Litografia de Jean-Baptiste Debret datada do século 19 mostra patrão branco agredindo escravo no Rio de Janeiro -  (crédito: Museu Castro Maya/reprodução)

Litografia de Jean-Baptiste Debret datada do século 19 mostra patrão branco agredindo escravo no Rio de Janeiro

crédito: Museu Castro Maya/reprodução

A civilização ocidental herdou do colonialismo uma concepção preconceituosa e cruel que impregnou o laço social, o discurso e o inconsciente, influenciando as determinações econômicas e as relações sociopolíticas. Além disso, recebemos a marca ativa da cis heteronormatividade burguesa do homem branco. Ou seja, da ideologia que insiste em valores ultrapassados, como fazer coincidir a sexualidade com o corpo biológico, equívoco que Freud, desde 1907, insistia em contradizer. E não apenas.

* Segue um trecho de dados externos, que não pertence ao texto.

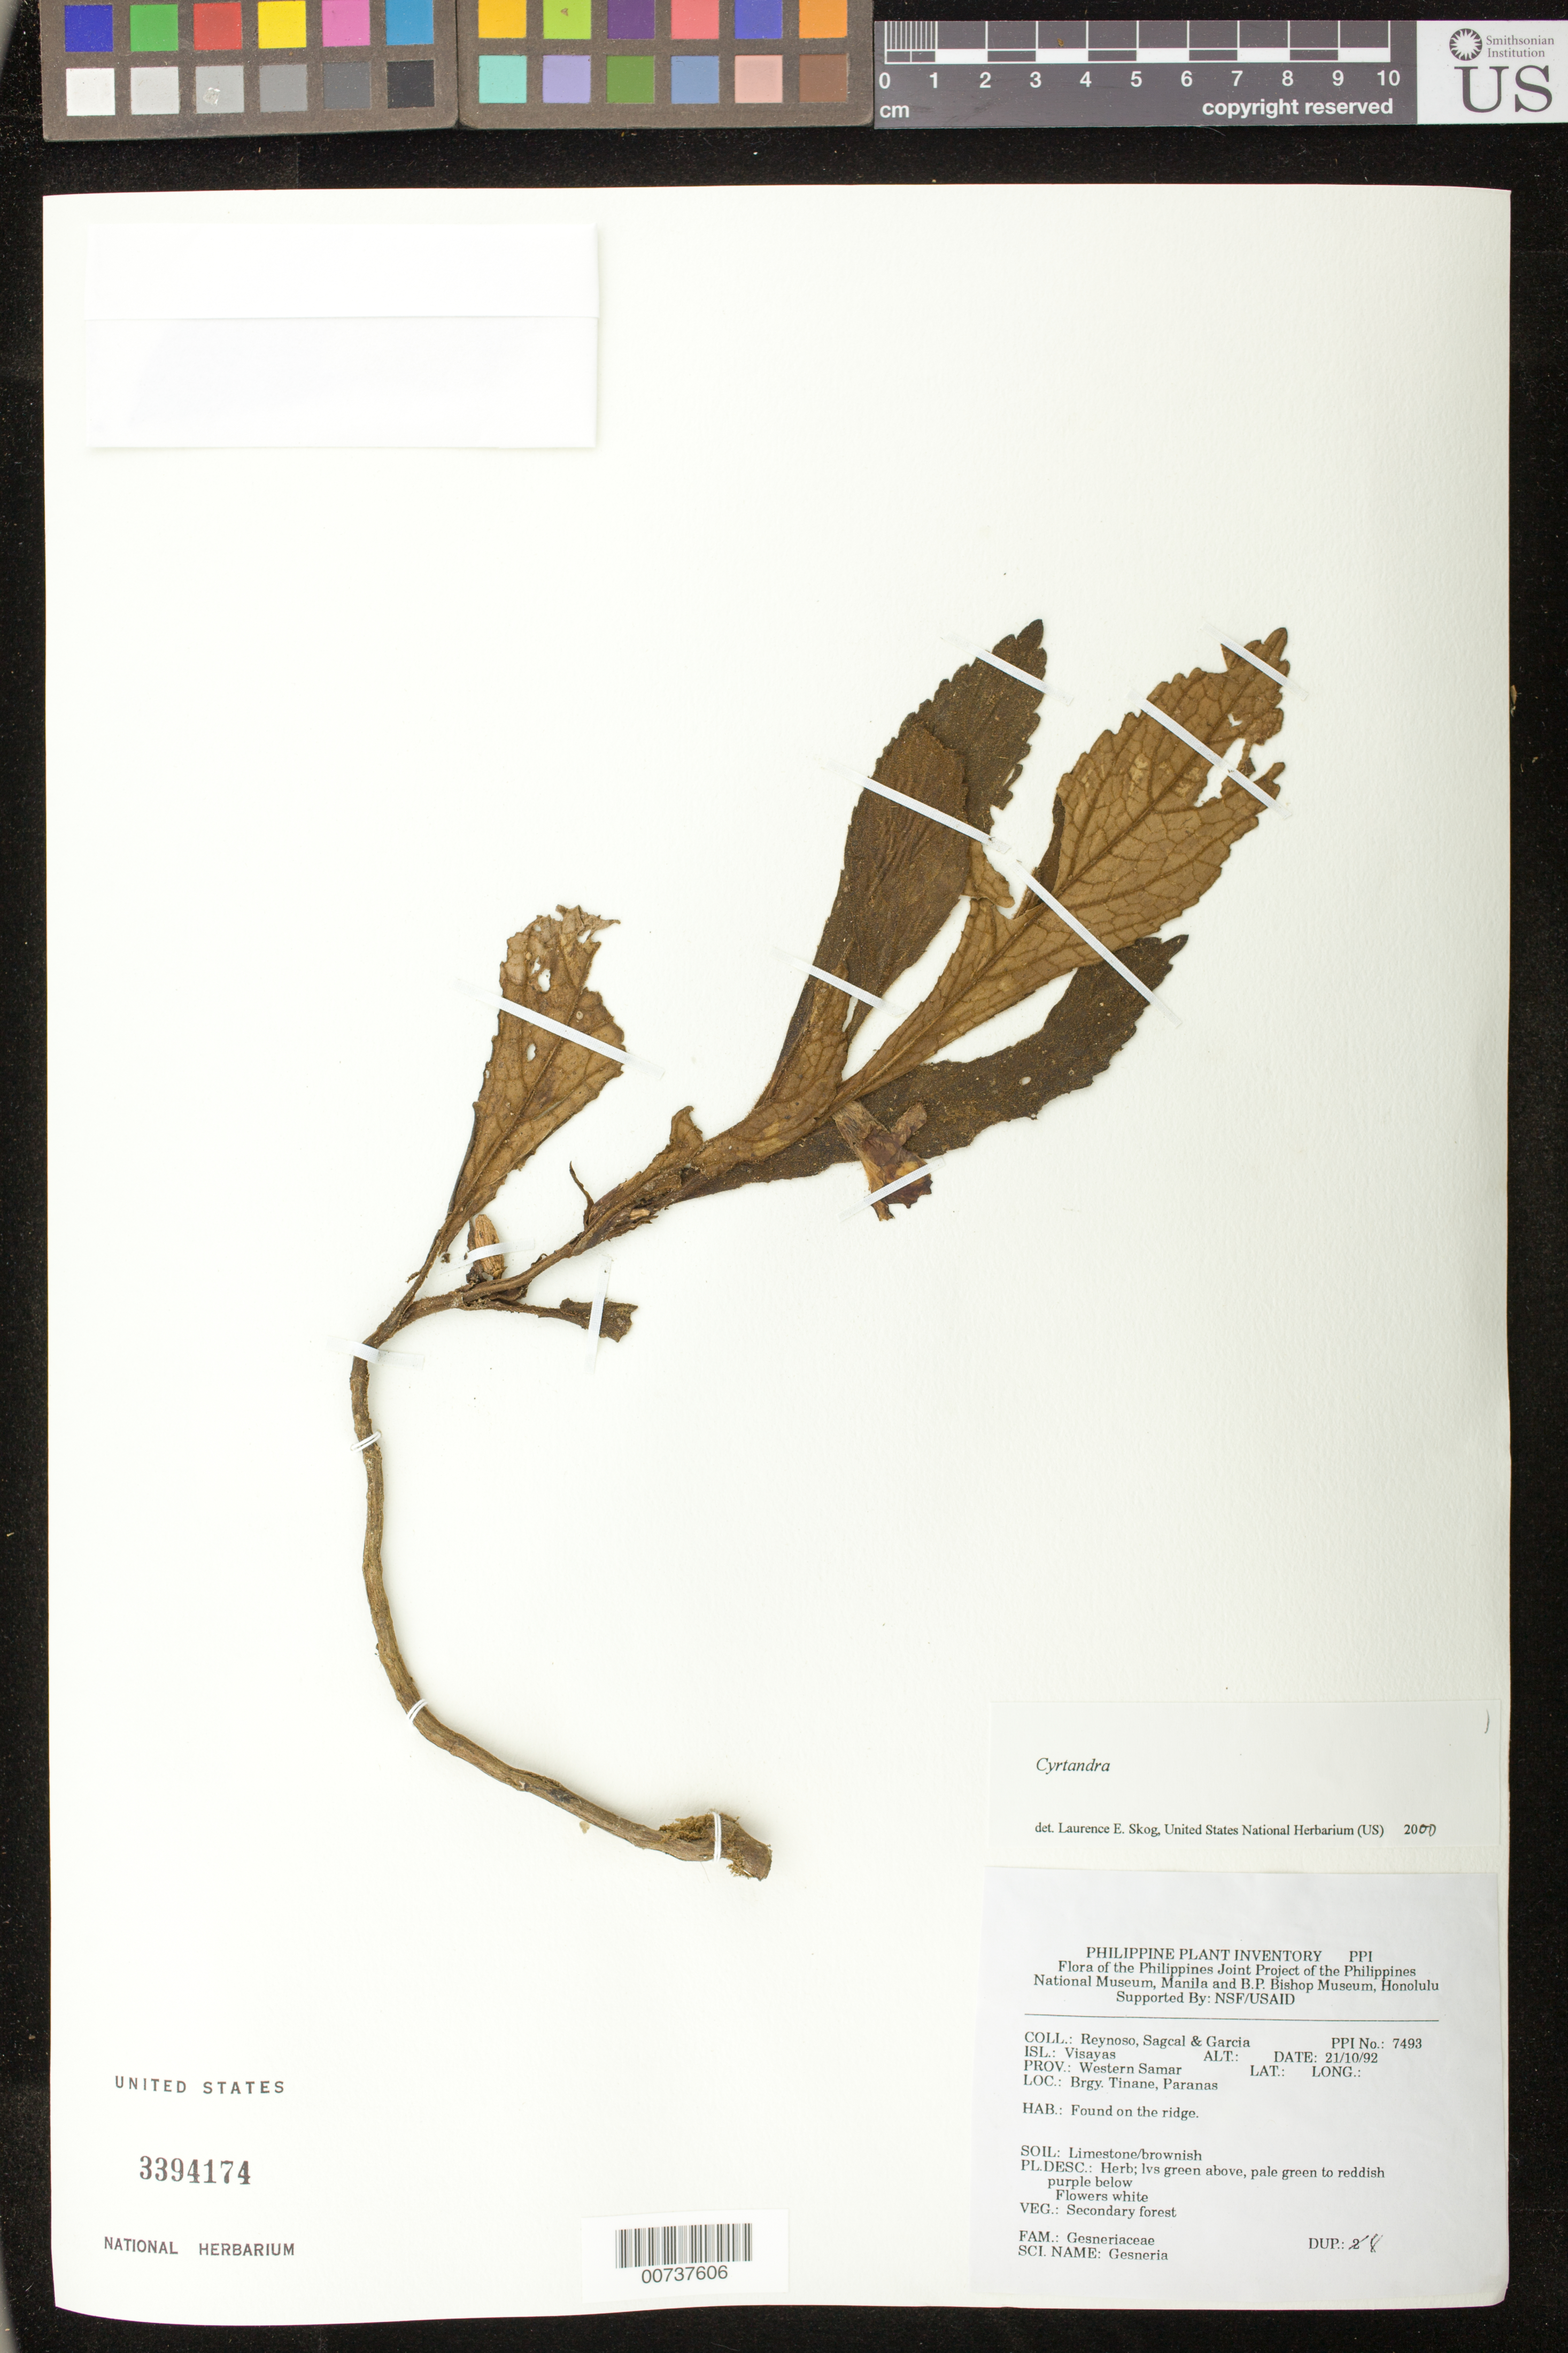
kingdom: Plantae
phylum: Tracheophyta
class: Magnoliopsida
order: Lamiales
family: Gesneriaceae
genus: Cyrtandra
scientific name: Cyrtandra sp.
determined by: Skog, Laurence E.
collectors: E. Reynoso, E. Sagcal & H. Garcia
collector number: PPI No. 7493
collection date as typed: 21 Oct 1992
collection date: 1992-10-21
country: Philippines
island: Visayas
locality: Prov. Western Samar; Brgy. Tinane, Paranas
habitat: Secondary forest; soil limestone/brownish; found on the ridge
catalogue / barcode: US 3394174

Já avançamos desse ponto e podemos ver que parte da sociedade vem insistentemente pelejando a partir de teorias insurgentes decoloniais e propostas pela alteridade cultural. A educação moderna não apagará traços remanescentes dessa herança, porém é preciso separar o joio do trigo, refletir sobre os efeitos desse resíduo.

No mínimo, não é preciso muito esforço para constatar que apesar de tantas campanhas educativas a respeito dos equívocos e erros colonialistas, ainda restam escravagistas, assassinos de indígenas e mulheres, machistas, estupradores, como os sinhozinhos com as pretas cativas, que mantinham mulheres e filhas escoltadas e impedidas de aprender a ler, estudar, de sair sozinhas e manter contato com o mundo real.

Com certeza, para não se depararem com os horrores deste real, nem mesmo terem ideia de que eram criadas para serem submissas, silenciosas, sem levantar questionamentos contra a falsa moral e a hipocrisia do inquestionável “sinhô”. Ora, pois! Daí viemos.

E ainda acreditamos sermos livres de tais equívocos. Pensar assim corrobora com eles, esconde o racismo dissimulado em boa vontade, o machismo apregoado e ensinado pelas próprias mulheres, que perpetuam o machismo nos filhos por puro temor de uma possível homossexualidade.

Vai sua filha se apaixonar por um preto, pobre, escolher ser gay, declarar-se trans – e o mundo cai como o da cantora Maysa. Com tantas campanhas elucidativas, ainda nos deparamos com mais do mesmo. Os movimentos feministas não erradicaram o feminicídio, que se mantém estável em altos índices. Os racistas ainda fazem insultos e desprezam pretos. Há altos índices de violência e crimes homofóbicos. Ainda somos como nossos pais.

As coisas andam sob a sombra das famílias tradicionais, o que nos faz temer pelo futuro. Os ricos, cada vez mais ricos e poderosos, não desejam mudanças. E o resto, de fato, é tratado como resto.

A situação do planeta nos faz perguntar se melhor seria evitar colocar mais crianças neste mundo assustador. Conseguiremos reverter a autodestruição? Deteremos a desertificação?

O planeta em crise alerta para a morte dos rios, desmatamento, altas temperaturas, Maceió se afundando pela exploração irresponsável do subsolo; em Minas, a mineração avança na desertificação – invertendo nossas montanhas, ela cobriu de lama Brumadinho.

Mas não é apenas uma questão ecológica. É resultado da humanidade. Uma humanidade de atrocidades e violência que se perpetua desde tempos imemoriais.

A opção da psicanálise será sempre pela vida, pelo respeito ao diferente, pela inclusão e pelo desenvolvimento de ferramentas eficientes para transformar os efeitos internos da ideologia decadente do centro hegemônico universal que nos é imposto em novas propostas anticoloniais e com língua própria. Outras lógicas, outras palavras e fidelidade à pluralidade que habitamos.